After crossing the finish line of the Providence Marathon in May 2016, Kyle told me that every time he saw me on the course I was looking down at my watch. And he was right. When I think about the Providence Marathon, a picture of my Garmin literally comes to mind. How horrible is that?
So in October 2016, I taped my watch and ran the Tufts 10k for Women in downtown Boston. I remember focusing 100% of my attention on my legs, and how I felt. I remember starting out conservatively, and clocking my sixth and last mile at a 7:39 pace, something back in 2016 I didn’t know I was capable of running.

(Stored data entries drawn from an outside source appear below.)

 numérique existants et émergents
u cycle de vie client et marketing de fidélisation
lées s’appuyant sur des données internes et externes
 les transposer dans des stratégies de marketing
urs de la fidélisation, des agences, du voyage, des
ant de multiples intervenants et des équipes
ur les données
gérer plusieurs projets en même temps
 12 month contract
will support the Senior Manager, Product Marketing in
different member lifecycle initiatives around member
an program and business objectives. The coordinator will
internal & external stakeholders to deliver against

I know I would not have run this well if I had been distracted by my watch.
I was so proud of myself, and knew this new trick was working well for me. Since I began taping my watch, I have been working so hard to learn how to judge my pace based off the feel of my legs. Since October 2016, I’ve been able to find a given pace all on my own, and stay with it, all without relying on my watch. It’s been freeing and I feel like it’s helped me grow tremendously as a runner.

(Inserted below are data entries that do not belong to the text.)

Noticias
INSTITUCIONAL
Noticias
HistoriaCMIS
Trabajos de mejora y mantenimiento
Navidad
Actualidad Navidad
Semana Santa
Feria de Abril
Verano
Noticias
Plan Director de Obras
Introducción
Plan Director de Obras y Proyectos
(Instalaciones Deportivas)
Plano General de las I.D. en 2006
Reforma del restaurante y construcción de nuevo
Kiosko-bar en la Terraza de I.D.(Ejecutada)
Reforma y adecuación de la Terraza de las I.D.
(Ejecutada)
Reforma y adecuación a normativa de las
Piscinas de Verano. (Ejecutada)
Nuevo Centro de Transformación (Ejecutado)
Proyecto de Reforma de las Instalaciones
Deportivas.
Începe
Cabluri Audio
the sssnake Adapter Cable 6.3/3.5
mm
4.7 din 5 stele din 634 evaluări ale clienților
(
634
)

Just a few weeks ago, I ran the Baystate Marathon and ran a consistent, steady paced race. My Garmin had tape on it, and the entire marathon was based off of the feel in my legs. It led me to a 3:44:28 marathon PR (8:30 average pace), with less than ten minutes to shave off until I run a qualifying time for the Boston Marathon.
Every single mile was run by feel of my legs.
The only thing I use my Garmin for during a race is the vibration every mile. I count four vibrations (four miles) and then I know when to take a Gu gel (I take one every four miles). Other than that, I don’t rely on my watch for anything during a race. I press the “start” button as I cross the starting line and forget about it until I press the “stop” button after crossing the finish line.
After a race, I transfer the run to my Garmin app and look through all my stats. It’s interesting to compare my actual pace to what I felt I was running. It’s also helped me a lot with increasing cadence and lowering my heart rate.
This trick has worked so well for me and my mental strength. I will continue doing this during races, and I’m so excited to see where it will take me!